Error:  No single copy genes predicted
Execution halted

Is it safe to assume that this error indicates there are No single copy genes predicted? i.e.,

successfully finished
calculating contig lengths.
WARNING: Duplicated scaffolds in: SPAdes-MaxBin2-test_minigut_sample2.tsv 
Error in aggregate.data.frame(arc_scg["count"], by = arc_scg[c("Archaeal.SCG",  : 
  no rows to aggregate
Calls: cherry_pick -> aggregate -> aggregate.data.frame
Execution halted

The reason why I am digging so deep into the details is because I have this conda environment set up with all of the tools I need for a pipeline but for some reason I can't get DAS Tool v1.1.4 and CONCOCT ≥ 1.0 to work together for the life of me.

jolespin commented 2 years ago

I got the following dependency error when trying to get DAS Tool in my binning environment I'm working on for a publication.

Encountered problems while solving:

cmks commented 2 years ago

Ok perfect, I got it to work. The resulting error was:

Error:  No single copy genes predicted
Execution halted

Is it safe to assume that this error indicates there are No single copy genes predicted? i.e.,

successfully finished
calculating contig lengths.
WARNING: Duplicated scaffolds in: SPAdes-MaxBin2-test_minigut_sample2.tsv 
Error in aggregate.data.frame(arc_scg["count"], by = arc_scg[c("Archaeal.SCG",  : 
  no rows to aggregate
Calls: cherry_pick -> aggregate -> aggregate.data.frame
Execution halted

The reason why I am digging so deep into the details is because I have this conda environment set up with all of the tools I need for a pipeline but for some reason I can't get DAS Tool v1.1.4 and CONCOCT ≥ 1.0 to work together for the life of me.

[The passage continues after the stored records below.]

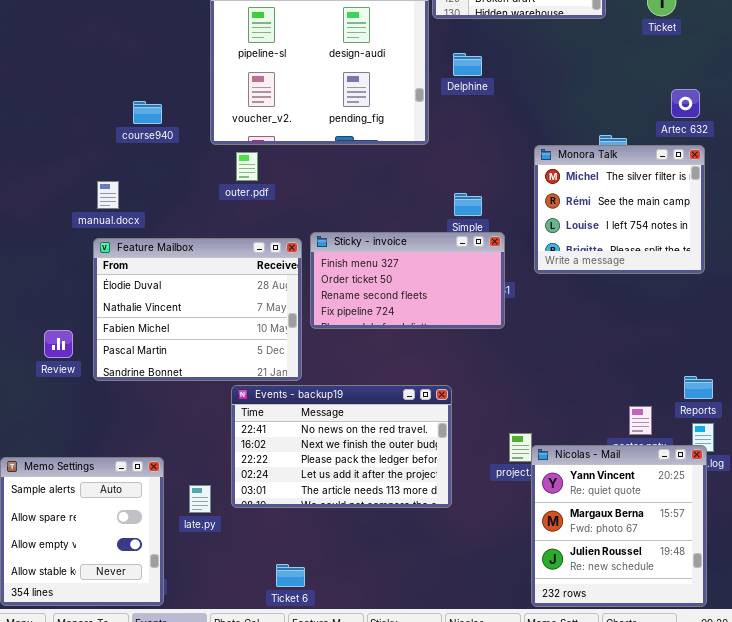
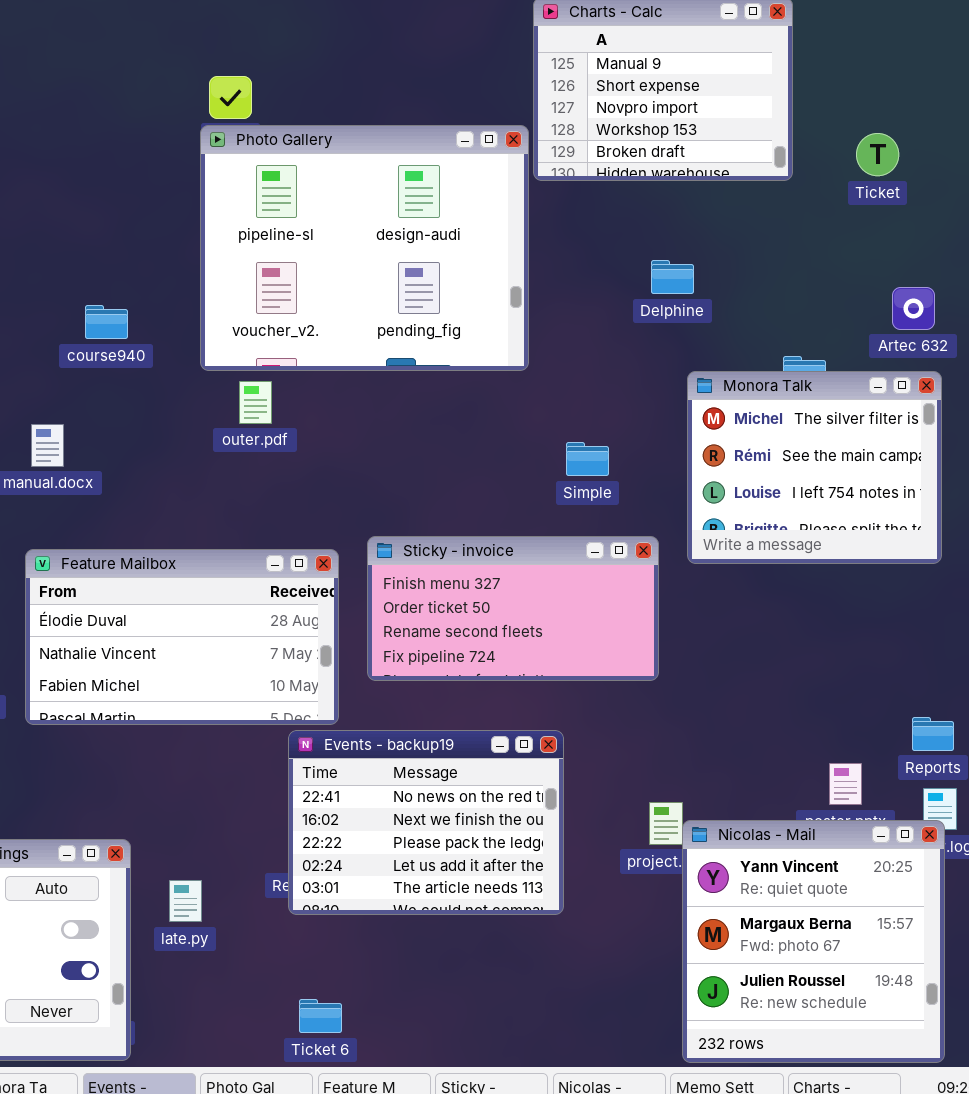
Delphine: [453,53,482,76] -> [651,260,694,294], moved
Sticky - invoice: [310,232,505,329] -> [367,536,659,681], moved
Feature Mailbox: [93,238,302,381] -> [25,549,339,725], resized
Events - backup19: [231,385,452,508] -> [288,730,564,915], resized

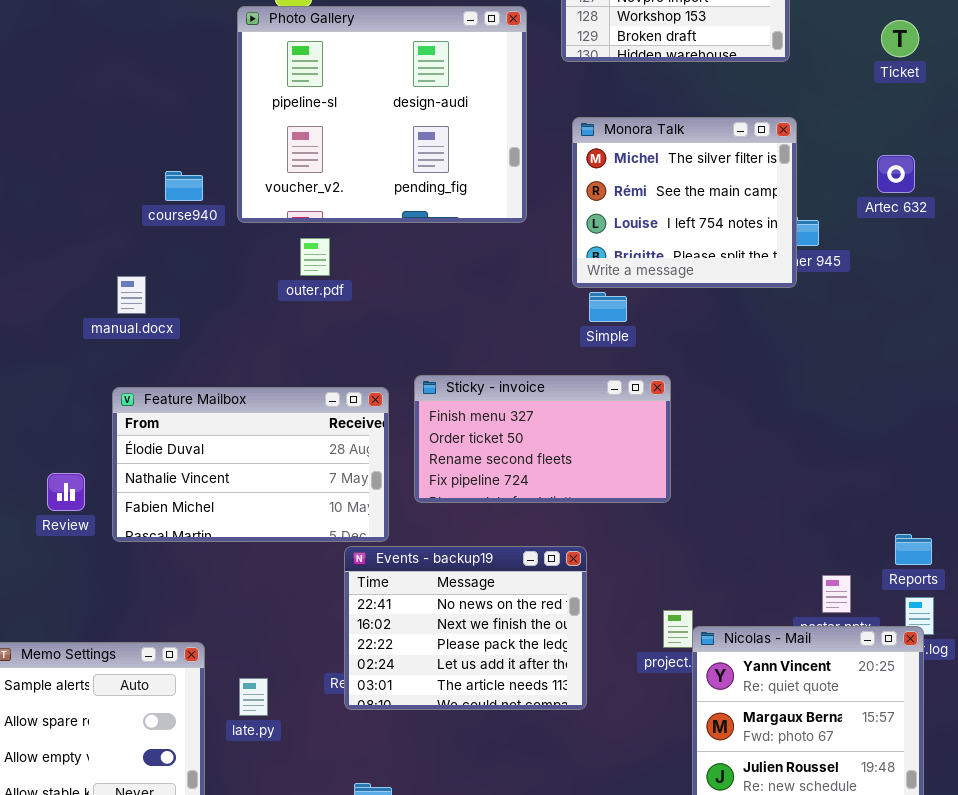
Photo Gallery: [200,125,529,371] -> [237,6,527,223], moved
Ticket: [856,133,899,176] -> [881,20,919,57], moved
Monora Talk: [687,371,942,564] -> [572,117,797,288], moved

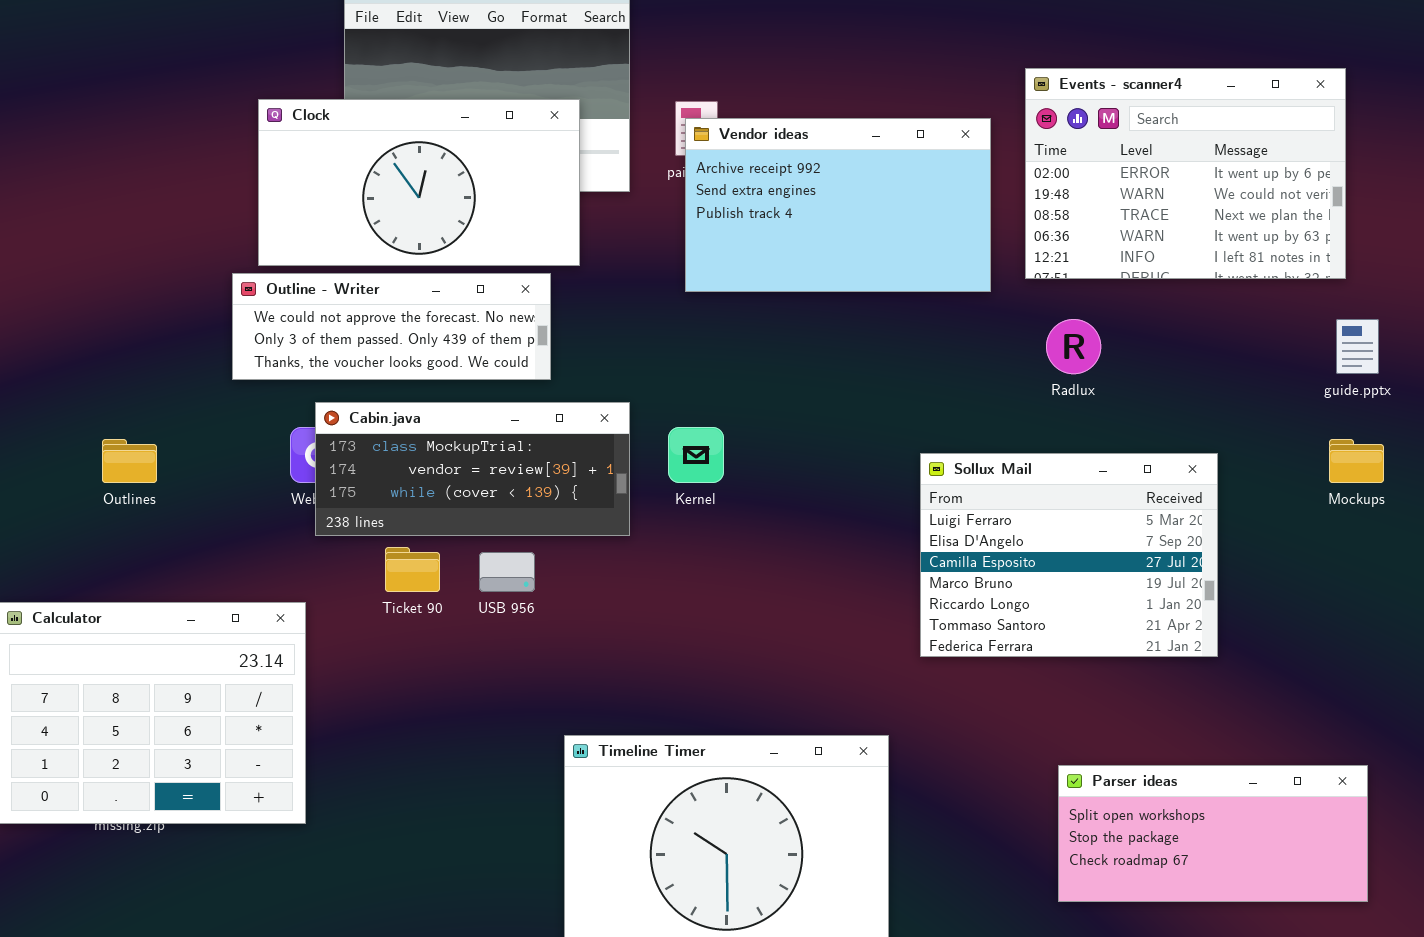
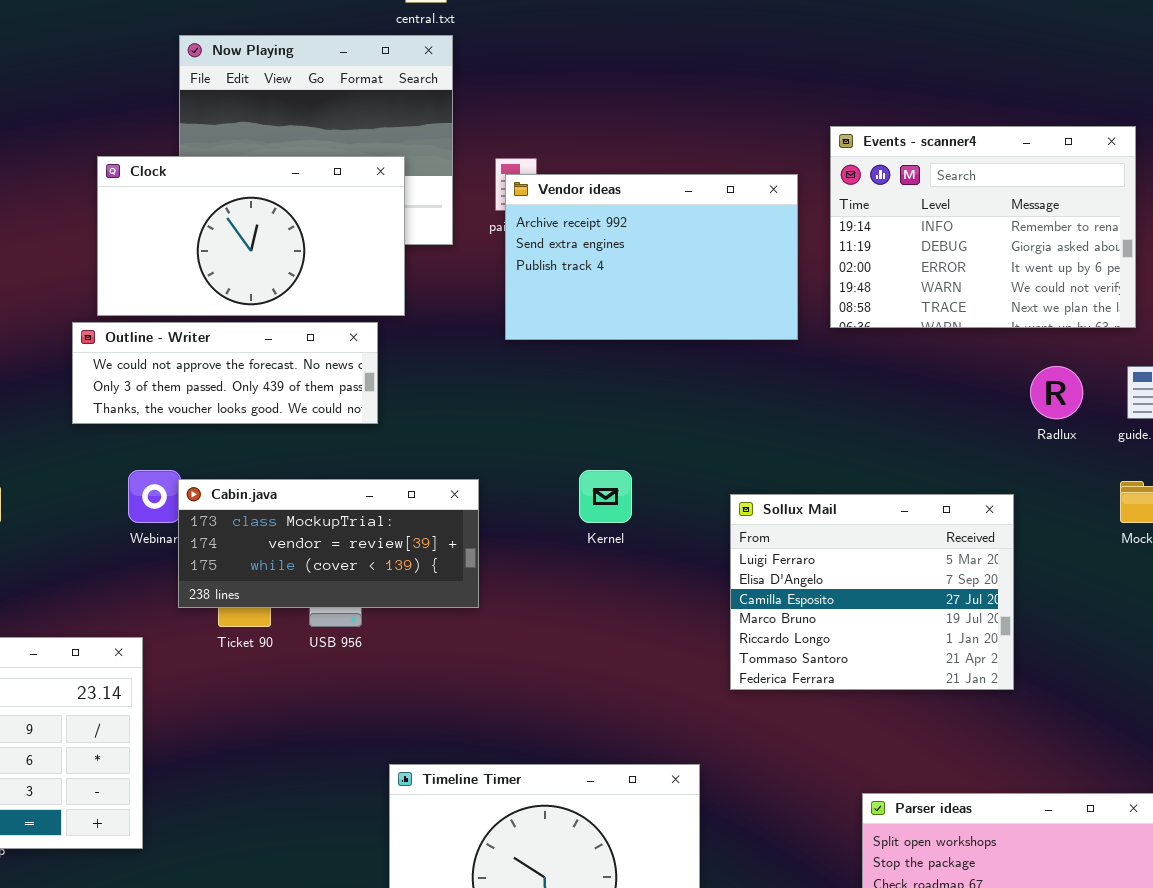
Events - scanner4: [1025,68,1346,279] -> [830,126,1136,328], scrolled up 2 rows
Radlux: [1046,319,1101,374] -> [1030,366,1083,419], moved
Cabin.java: [315,402,630,536] -> [178,479,479,608], moved
Kernel: [668,427,724,483] -> [579,470,632,523], moved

You can check the *archaea.scg and *bacteria.scg tables in your output directory to see how many single copy genes were predicted for each marker gene set.

I got the following dependency error when trying to get DAS Tool in my binning environment I'm working on for a publication.

Encountered problems while solving:

* package das_tool-1.1.4-r41hdfd78af_0 requires r-base >=4.1,<4.2.0a0, but none of the providers can be installed
  Is the r-base limit necessary or is this coming from something else?

Are you using the bioconda version? The minimum version requirement was introduced by the maintainers of the bioconda package. If you install directly from github you probably can get away with using an older R version that is >= 3.2.3.